[Excerpted records — start]

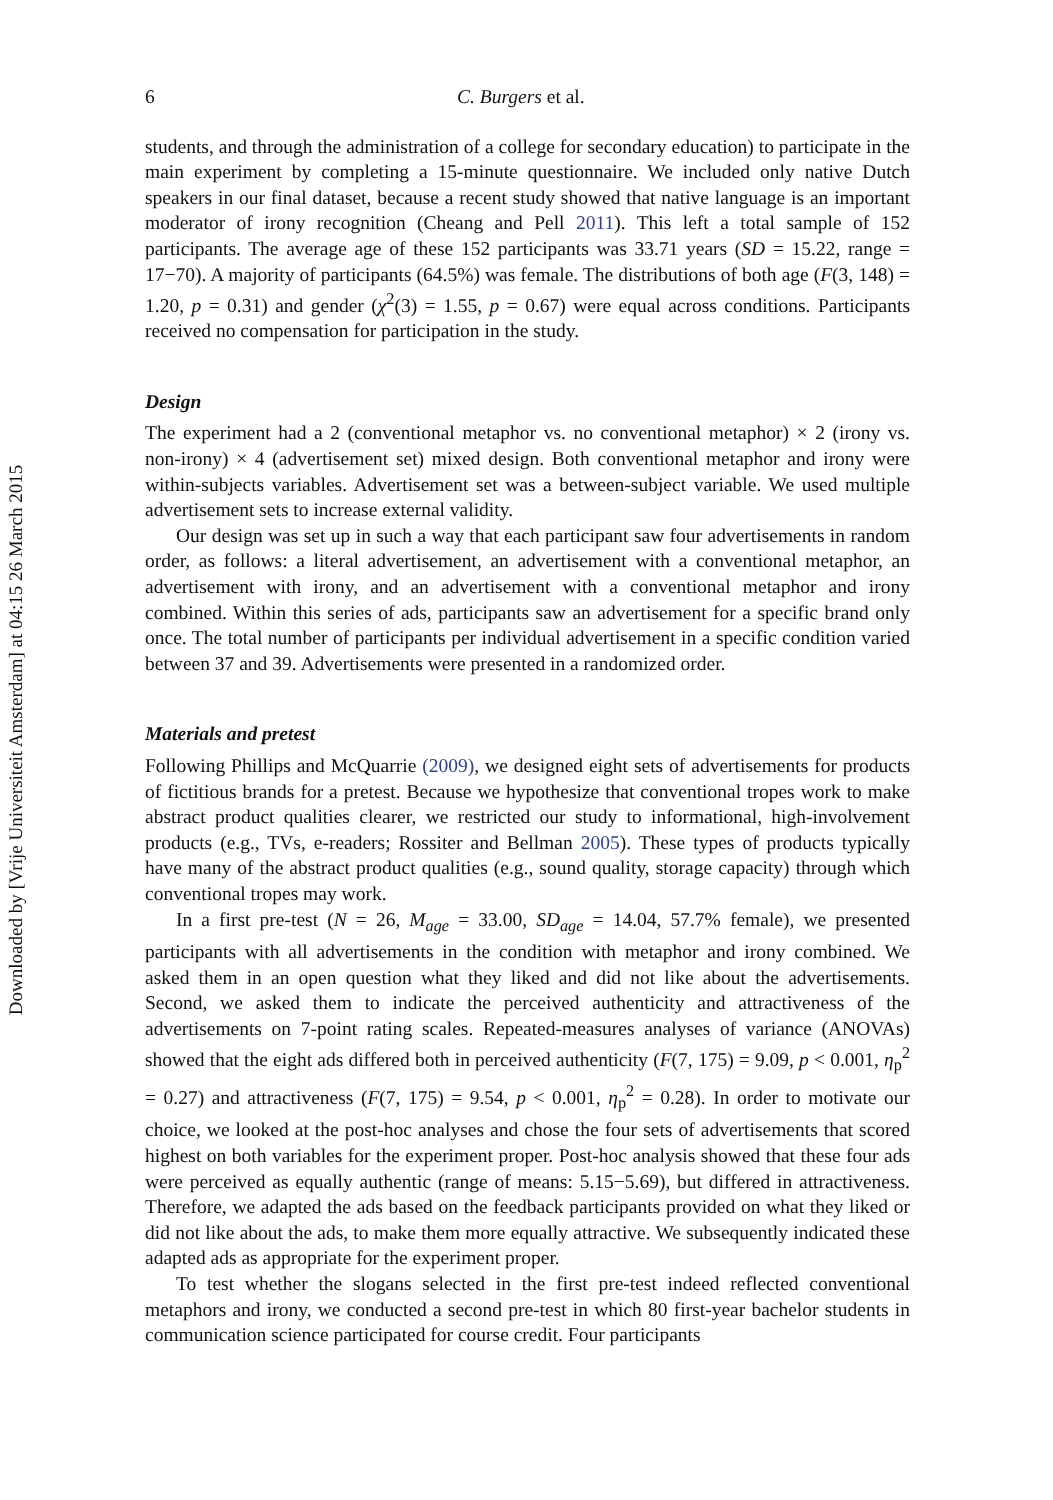Downloaded by [Vrije Universiteit Amsterdam] at 04:15 26 March 2015
6 C. Burgers et al.
students, and through the administration of a college for secondary education) to participate in the main experiment by completing a 15-minute questionnaire. We included only native Dutch speakers in our final dataset, because a recent study showed that native language is an important moderator of irony recognition (Cheang and Pell 2011). This left a total sample of 152 participants. The average age of these 152 participants was 33.71 years (SD = 15.22, range = 17−70). A majority of participants (64.5%) was female. The distributions of both age (F(3, 148) = 1.20, p = 0.31) and gender (χ<sup>2</sup>(3) = 1.55, p = 0.67) were equal across conditions. Participants received no compensation for participation in the study.
Design
The experiment had a 2 (conventional metaphor vs. no conventional metaphor) × 2 (irony vs. non-irony) × 4 (advertisement set) mixed design. Both conventional metaphor and irony were within-subjects variables. Advertisement set was a between-subject variable. We used multiple advertisement sets to increase external validity.
Our design was set up in such a way that each participant saw four advertisements in random order, as follows: a literal advertisement, an advertisement with a conventional metaphor, an advertisement with irony, and an advertisement with a conventional metaphor and irony combined. Within this series of ads, participants saw an advertisement for a specific brand only once. The total number of participants per individual advertisement in a specific condition varied between 37 and 39. Advertisements were presented in a randomized order.
Materials and pretest
Following Phillips and McQuarrie (2009), we designed eight sets of advertisements for products of fictitious brands for a pretest. Because we hypothesize that conventional tropes work to make abstract product qualities clearer, we restricted our study to informational, high-involvement products (e.g., TVs, e-readers; Rossiter and Bellman 2005). These types of products typically have many of the abstract product qualities (e.g., sound quality, storage capacity) through which conventional tropes may work.
In a first pre-test (N = 26, M<sub>age</sub> = 33.00, SD<sub>age</sub> = 14.04, 57.7% female), we presented participants with all advertisements in the condition with metaphor and irony combined. We asked them in an open question what they liked and did not like about the advertisements. Second, we asked them to indicate the perceived authenticity and attractiveness of the advertisements on 7-point rating scales. Repeated-measures analyses of variance (ANOVAs) showed that the eight ads differed both in perceived authenticity (F(7, 175) = 9.09, p < 0.001, η<sub>p</sub><sup>2</sup> = 0.27) and attractiveness (F(7, 175) = 9.54, p < 0.001, η<sub>p</sub><sup>2</sup> = 0.28). In order to motivate our choice, we looked at the post-hoc analyses and chose the four sets of advertisements that scored highest on both variables for the experiment proper. Post-hoc analysis showed that these four ads were perceived as equally authentic (range of means: 5.15−5.69), but differed in attractiveness. Therefore, we adapted the ads based on the feedback participants provided on what they liked or did not like about the ads, to make them more equally attractive. We subsequently indicated these adapted ads as appropriate for the experiment proper.
To test whether the slogans selected in the first pre-test indeed reflected conventional metaphors and irony, we conducted a second pre-test in which 80 first-year bachelor students in communication science participated for course credit. Four participants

[Excerpted records — finish]

§ Problem description
Exactly retype each record above, dropping images.

§ Result for this exercise
Downloaded by [Vrije Universiteit Amsterdam] at 04:15 26 March 2015
6 C. Burgers et al.
students, and through the administration of a college for secondary education) to participate in the main experiment by completing a 15-minute questionnaire. We included only native Dutch speakers in our final dataset, because a recent study showed that native language is an important moderator of irony recognition (Cheang and Pell 2011). This left a total sample of 152 participants. The average age of these 152 participants was 33.71 years (SD = 15.22, range = 17−70). A majority of participants (64.5%) was female. The distributions of both age (F(3, 148) = 1.20, p = 0.31) and gender (χ<sup>2</sup>(3) = 1.55, p = 0.67) were equal across conditions. Participants received no compensation for participation in the study.
Design
The experiment had a 2 (conventional metaphor vs. no conventional metaphor) × 2 (irony vs. non-irony) × 4 (advertisement set) mixed design. Both conventional metaphor and irony were within-subjects variables. Advertisement set was a between-subject variable. We used multiple advertisement sets to increase external validity.
Our design was set up in such a way that each participant saw four advertisements in random order, as follows: a literal advertisement, an advertisement with a conventional metaphor, an advertisement with irony, and an advertisement with a conventional metaphor and irony combined. Within this series of ads, participants saw an advertisement for a specific brand only once. The total number of participants per individual advertisement in a specific condition varied between 37 and 39. Advertisements were presented in a randomized order.
Materials and pretest
Following Phillips and McQuarrie (2009), we designed eight sets of advertisements for products of fictitious brands for a pretest. Because we hypothesize that conventional tropes work to make abstract product qualities clearer, we restricted our study to informational, high-involvement products (e.g., TVs, e-readers; Rossiter and Bellman 2005). These types of products typically have many of the abstract product qualities (e.g., sound quality, storage capacity) through which conventional tropes may work.
In a first pre-test (N = 26, M<sub>age</sub> = 33.00, SD<sub>age</sub> = 14.04, 57.7% female), we presented participants with all advertisements in the condition with metaphor and irony combined. We asked them in an open question what they liked and did not like about the advertisements. Second, we asked them to indicate the perceived authenticity and attractiveness of the advertisements on 7-point rating scales. Repeated-measures analyses of variance (ANOVAs) showed that the eight ads differed both in perceived authenticity (F(7, 175) = 9.09, p < 0.001, η<sub>p</sub><sup>2</sup> = 0.27) and attractiveness (F(7, 175) = 9.54, p < 0.001, η<sub>p</sub><sup>2</sup> = 0.28). In order to motivate our choice, we looked at the post-hoc analyses and chose the four sets of advertisements that scored highest on both variables for the experiment proper. Post-hoc analysis showed that these four ads were perceived as equally authentic (range of means: 5.15−5.69), but differed in attractiveness. Therefore, we adapted the ads based on the feedback participants provided on what they liked or did not like about the ads, to make them more equally attractive. We subsequently indicated these adapted ads as appropriate for the experiment proper.
To test whether the slogans selected in the first pre-test indeed reflected conventional metaphors and irony, we conducted a second pre-test in which 80 first-year bachelor students in communication science participated for course credit. Four participants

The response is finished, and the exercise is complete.